Bearing in mind the potential for rapid and unpredictable changes to the global configuration of power, NATO must continue to adjust its understanding of security to dynamic contexts and evolving borderless threats. NATO’s strategy for the next decade should start from the following question: What will “security” mean in 2030? By doing so, allies may be able to realise the need for a more inclusive understanding of security towards the 2030s. Acknowledging challenges such as climate change, technological supremacy, and re-emergence of frozen conflicts would form a valuable starting point.
Based on the reflections of NATO 2030 Young Leaders Group, NATO should feature non-traditional security challenges more prominently on its agenda. According to the Group, climate change has destabilising effects on international peace and security and, more fundamentally, on the very existence of life on earth. Moreover, the relationship between the empowerment of women and long-term global security and stability is also widely accepted and well documented. The NATO 2030 Young Leaders Group acknowledge that defending the Euro-Atlantic area is a moving target, and as challenges to NATO increasingly come from areas beyond its immediate neighbourhood, the alliance must expand its outreach and provide more equitable sharing of responsibilities between Europe and North America. Although NATO’s mandate remains regional, it is vital for its mindset to be global and borderless.
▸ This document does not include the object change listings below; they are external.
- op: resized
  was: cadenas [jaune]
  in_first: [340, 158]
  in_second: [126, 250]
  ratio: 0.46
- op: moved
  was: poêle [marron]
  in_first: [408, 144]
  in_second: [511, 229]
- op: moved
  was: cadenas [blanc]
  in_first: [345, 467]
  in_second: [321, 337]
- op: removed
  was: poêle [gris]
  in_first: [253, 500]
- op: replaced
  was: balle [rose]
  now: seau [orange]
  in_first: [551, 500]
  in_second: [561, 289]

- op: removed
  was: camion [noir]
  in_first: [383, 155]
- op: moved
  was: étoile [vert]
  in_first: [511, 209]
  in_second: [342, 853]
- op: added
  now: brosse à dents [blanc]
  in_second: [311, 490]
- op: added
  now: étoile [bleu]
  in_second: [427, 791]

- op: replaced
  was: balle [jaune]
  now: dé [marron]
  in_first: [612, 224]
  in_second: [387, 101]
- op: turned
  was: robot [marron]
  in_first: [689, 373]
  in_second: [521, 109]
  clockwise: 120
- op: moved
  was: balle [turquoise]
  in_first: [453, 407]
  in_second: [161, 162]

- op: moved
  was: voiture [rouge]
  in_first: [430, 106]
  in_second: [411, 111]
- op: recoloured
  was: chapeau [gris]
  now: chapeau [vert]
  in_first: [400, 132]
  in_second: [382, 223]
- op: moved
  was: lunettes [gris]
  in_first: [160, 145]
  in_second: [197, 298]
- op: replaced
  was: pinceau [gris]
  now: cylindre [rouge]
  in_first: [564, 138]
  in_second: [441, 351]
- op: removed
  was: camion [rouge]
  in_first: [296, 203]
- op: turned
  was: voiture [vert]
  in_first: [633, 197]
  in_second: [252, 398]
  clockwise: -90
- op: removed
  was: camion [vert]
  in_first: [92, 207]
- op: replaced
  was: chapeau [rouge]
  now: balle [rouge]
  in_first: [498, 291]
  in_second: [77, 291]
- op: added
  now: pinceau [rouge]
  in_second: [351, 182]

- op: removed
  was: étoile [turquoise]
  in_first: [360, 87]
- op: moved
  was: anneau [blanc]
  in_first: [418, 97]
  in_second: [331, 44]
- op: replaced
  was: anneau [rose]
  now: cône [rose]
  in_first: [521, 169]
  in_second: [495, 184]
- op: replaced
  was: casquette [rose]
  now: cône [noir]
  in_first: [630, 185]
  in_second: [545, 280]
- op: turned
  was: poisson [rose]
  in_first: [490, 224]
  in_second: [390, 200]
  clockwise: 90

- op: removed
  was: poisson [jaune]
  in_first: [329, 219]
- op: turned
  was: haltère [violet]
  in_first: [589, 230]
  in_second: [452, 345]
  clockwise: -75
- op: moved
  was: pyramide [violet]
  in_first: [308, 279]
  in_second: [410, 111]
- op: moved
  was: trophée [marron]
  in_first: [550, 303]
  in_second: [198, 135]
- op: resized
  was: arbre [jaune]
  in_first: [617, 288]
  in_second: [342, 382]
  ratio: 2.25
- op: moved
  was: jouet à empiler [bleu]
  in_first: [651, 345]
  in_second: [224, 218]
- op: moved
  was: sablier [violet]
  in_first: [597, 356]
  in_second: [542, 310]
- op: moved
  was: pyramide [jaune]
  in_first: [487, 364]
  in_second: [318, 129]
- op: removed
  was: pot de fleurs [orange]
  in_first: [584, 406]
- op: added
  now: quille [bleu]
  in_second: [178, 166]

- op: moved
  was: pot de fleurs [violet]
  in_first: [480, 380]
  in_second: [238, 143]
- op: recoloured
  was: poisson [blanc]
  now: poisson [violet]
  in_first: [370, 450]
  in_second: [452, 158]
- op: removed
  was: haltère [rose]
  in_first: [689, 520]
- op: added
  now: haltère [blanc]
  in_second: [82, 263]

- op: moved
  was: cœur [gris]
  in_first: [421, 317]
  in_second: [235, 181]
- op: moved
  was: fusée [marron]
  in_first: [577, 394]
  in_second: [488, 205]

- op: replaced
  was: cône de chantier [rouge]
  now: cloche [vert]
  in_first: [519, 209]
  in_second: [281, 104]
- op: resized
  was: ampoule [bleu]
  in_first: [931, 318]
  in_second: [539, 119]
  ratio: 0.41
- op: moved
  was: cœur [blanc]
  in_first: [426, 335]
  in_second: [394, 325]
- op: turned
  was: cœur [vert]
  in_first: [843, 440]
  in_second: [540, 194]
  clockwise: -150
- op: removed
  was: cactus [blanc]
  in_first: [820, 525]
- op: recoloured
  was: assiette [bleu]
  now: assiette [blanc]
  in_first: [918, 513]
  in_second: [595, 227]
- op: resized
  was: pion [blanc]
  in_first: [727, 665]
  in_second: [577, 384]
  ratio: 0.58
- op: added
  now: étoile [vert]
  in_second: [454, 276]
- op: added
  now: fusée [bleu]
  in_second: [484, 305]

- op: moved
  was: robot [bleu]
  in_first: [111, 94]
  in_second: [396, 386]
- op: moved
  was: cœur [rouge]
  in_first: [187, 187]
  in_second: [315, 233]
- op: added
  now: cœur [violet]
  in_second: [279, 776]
Current Global Challenges and NATO’s Response

Today, the challenges faced by the alliance come in various forms, many of which are borderless. This includes pandemics, terrorism, climate issues, emerging technologies changing the nature of competition and conflict, as well as digital technologies that are transforming diplomacy and defence. Within the Alliance, the relationship between Turkey and Greece has been deteriorating rapidly, culminating in provocative declarations from both sides. From outside, NATO faces strategic competition with a revisionist Russia and a militarily powerful and technologically advanced China, both of which seek to disrupt the existing international order. The scale, complexity, and dependence upon economic, environmental, technological, and human flows, have increased dramatically.

Climate change is a borderless complex issue with the potential to cause domino effects over the short and long term. For instance, the rise of global temperatures causes ice to melt, affecting sea levels, and in turn weather patterns. More extreme weather events, such as storms, floods, and heatwaves, can lead to drought, famine, land degradation, loss of livelihood, and change in demographic trends. Such changes hold the potential to create further conflict and migration, while climate-related risks to military infrastructure, operations, and force readiness are already felt across the Alliance. Therefore, climate change impacts NATO’s ability to fulfil its core mission. Last, but not least, the Russian invasion of Ukraine has started an energy crisis that will reach its zenith by the winter of this year. This combination has resulted in the most complex threat landscape in NATO’s history.

“Ready or not, here I come.”

Acknowledging that NATO has already done much of the theoretical work around the future traits of the global threat landscape, the Madrid Summit and the adoption of the Security Concept 2022 officially set the stage for a new decade in the Alliance’s history. Many argue that this is a long overdue replacement for the 2010 Strategic Concept, which was an immediate casualty of Russia’s annexation of Crimea in 2014. Given the crises of the past few years, the current Strategic Concept comes at the right time, when it is most needed by the Allies. However, it is merely a single step in a decade of uncertainty. While readiness might be considered a target, NATO also needs to develop its capacity to adapt, to be able to ensure security. Adaptability can serve the purpose of the Alliance better in a decade of flux.